[Text extractions by page]
■ ■ ■ ■ ■ ■ ■
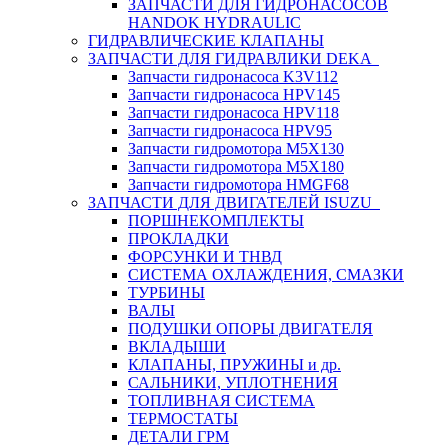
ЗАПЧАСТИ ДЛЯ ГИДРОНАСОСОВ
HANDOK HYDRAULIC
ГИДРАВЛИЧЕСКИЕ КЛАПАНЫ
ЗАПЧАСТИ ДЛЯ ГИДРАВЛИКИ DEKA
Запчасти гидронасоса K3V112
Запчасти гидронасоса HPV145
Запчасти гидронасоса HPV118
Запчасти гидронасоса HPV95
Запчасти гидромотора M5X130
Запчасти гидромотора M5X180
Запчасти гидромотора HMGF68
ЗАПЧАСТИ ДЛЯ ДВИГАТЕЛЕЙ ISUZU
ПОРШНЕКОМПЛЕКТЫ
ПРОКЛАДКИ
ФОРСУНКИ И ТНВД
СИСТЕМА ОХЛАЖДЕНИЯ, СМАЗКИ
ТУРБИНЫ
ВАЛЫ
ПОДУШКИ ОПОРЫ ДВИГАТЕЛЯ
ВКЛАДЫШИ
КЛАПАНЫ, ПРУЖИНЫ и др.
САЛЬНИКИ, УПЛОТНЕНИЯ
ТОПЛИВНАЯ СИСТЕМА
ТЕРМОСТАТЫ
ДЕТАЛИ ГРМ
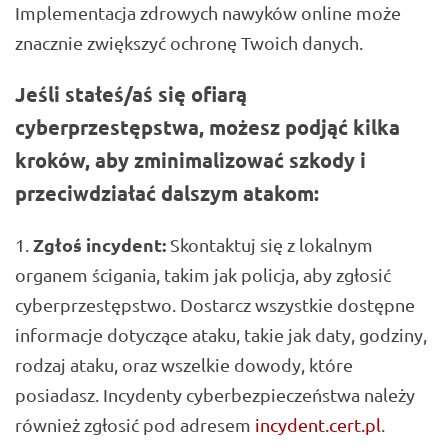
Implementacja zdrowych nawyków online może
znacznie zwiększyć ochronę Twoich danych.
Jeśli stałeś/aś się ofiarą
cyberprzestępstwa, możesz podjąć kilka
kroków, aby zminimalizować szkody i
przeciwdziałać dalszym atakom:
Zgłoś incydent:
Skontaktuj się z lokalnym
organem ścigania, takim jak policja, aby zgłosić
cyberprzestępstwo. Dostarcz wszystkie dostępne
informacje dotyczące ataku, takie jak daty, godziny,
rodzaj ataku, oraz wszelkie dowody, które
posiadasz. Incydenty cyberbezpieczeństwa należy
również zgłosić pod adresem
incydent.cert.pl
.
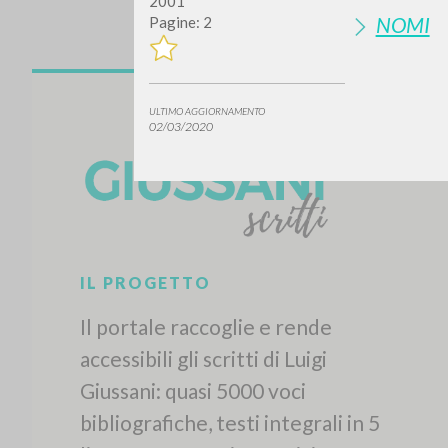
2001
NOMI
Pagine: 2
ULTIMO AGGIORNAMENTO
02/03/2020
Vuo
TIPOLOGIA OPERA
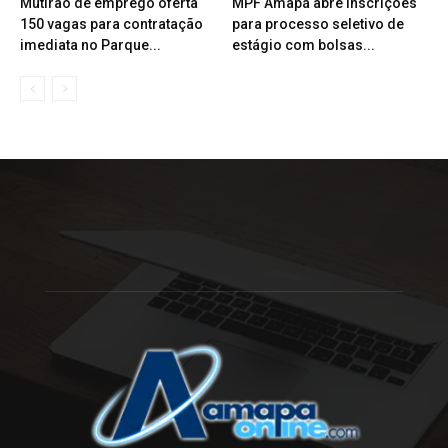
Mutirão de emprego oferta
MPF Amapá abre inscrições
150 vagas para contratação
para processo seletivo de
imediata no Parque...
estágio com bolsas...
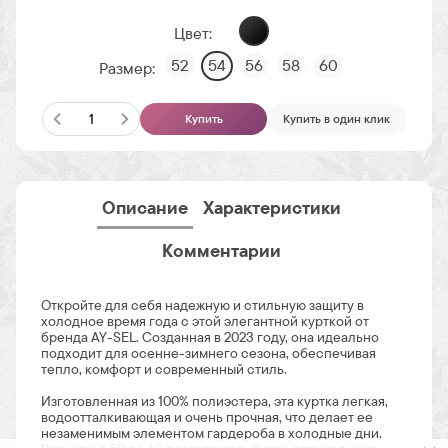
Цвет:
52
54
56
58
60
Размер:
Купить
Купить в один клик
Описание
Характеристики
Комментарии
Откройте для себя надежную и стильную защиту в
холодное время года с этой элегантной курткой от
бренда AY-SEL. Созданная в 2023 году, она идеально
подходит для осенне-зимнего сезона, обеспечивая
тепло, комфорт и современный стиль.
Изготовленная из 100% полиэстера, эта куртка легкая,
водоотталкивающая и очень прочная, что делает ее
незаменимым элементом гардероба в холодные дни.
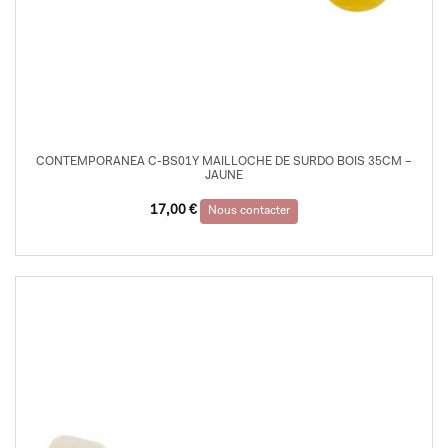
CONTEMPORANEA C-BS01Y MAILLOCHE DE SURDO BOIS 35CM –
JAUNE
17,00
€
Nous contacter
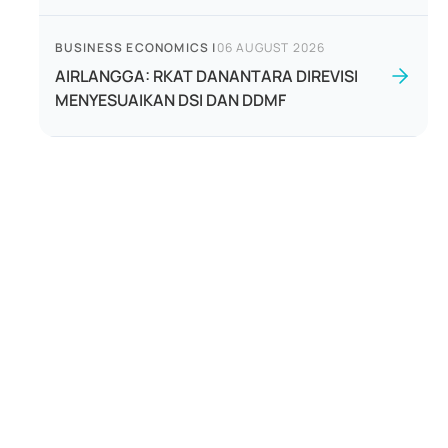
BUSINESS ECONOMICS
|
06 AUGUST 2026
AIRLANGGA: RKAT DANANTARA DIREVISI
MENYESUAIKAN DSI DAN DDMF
■ ■ ■ ■ ■ ■ ■
= BRIEF =
Copy all of the lines above word for word, leaving out the pictures.

= WORKED SOLUTION =
ЗАПЧАСТИ ДЛЯ ГИДРОНАСОСОВ
HANDOK HYDRAULIC
ГИДРАВЛИЧЕСКИЕ КЛАПАНЫ
ЗАПЧАСТИ ДЛЯ ГИДРАВЛИКИ DEKA
Запчасти гидронасоса K3V112
Запчасти гидронасоса HPV145
Запчасти гидронасоса HPV118
Запчасти гидронасоса HPV95
Запчасти гидромотора M5X130
Запчасти гидромотора M5X180
Запчасти гидромотора HMGF68
ЗАПЧАСТИ ДЛЯ ДВИГАТЕЛЕЙ ISUZU
ПОРШНЕКОМПЛЕКТЫ
ПРОКЛАДКИ
ФОРСУНКИ И ТНВД
СИСТЕМА ОХЛАЖДЕНИЯ, СМАЗКИ
ТУРБИНЫ
ВАЛЫ
ПОДУШКИ ОПОРЫ ДВИГАТЕЛЯ
ВКЛАДЫШИ
КЛАПАНЫ, ПРУЖИНЫ и др.
САЛЬНИКИ, УПЛОТНЕНИЯ
ТОПЛИВНАЯ СИСТЕМА
ТЕРМОСТАТЫ
ДЕТАЛИ ГРМ
Implementacja zdrowych nawyków online może
znacznie zwiększyć ochronę Twoich danych.
Jeśli stałeś/aś się ofiarą
cyberprzestępstwa, możesz podjąć kilka
kroków, aby zminimalizować szkody i
przeciwdziałać dalszym atakom:
Zgłoś incydent:
Skontaktuj się z lokalnym
organem ścigania, takim jak policja, aby zgłosić
cyberprzestępstwo. Dostarcz wszystkie dostępne
informacje dotyczące ataku, takie jak daty, godziny,
rodzaj ataku, oraz wszelkie dowody, które
posiadasz. Incydenty cyberbezpieczeństwa należy
również zgłosić pod adresem
incydent.cert.pl
.
2001
NOMI
Pagine: 2
ULTIMO AGGIORNAMENTO
02/03/2020
Vuo
TIPOLOGIA OPERA
Mutirão de emprego oferta
MPF Amapá abre inscrições
150 vagas para contratação
para processo seletivo de
imediata no Parque...
estágio com bolsas...
Цвет:
52
54
56
58
60
Размер:
Купить
Купить в один клик
Описание
Характеристики
Комментарии
Откройте для себя надежную и стильную защиту в
холодное время года с этой элегантной курткой от
бренда AY-SEL. Созданная в 2023 году, она идеально
подходит для осенне-зимнего сезона, обеспечивая
тепло, комфорт и современный стиль.
Изготовленная из 100% полиэстера, эта куртка легкая,
водоотталкивающая и очень прочная, что делает ее
незаменимым элементом гардероба в холодные дни.
CONTEMPORANEA C-BS01Y MAILLOCHE DE SURDO BOIS 35CM –
JAUNE
17,00
€
Nous contacter
BUSINESS ECONOMICS
|
06 AUGUST 2026
AIRLANGGA: RKAT DANANTARA DIREVISI
MENYESUAIKAN DSI DAN DDMF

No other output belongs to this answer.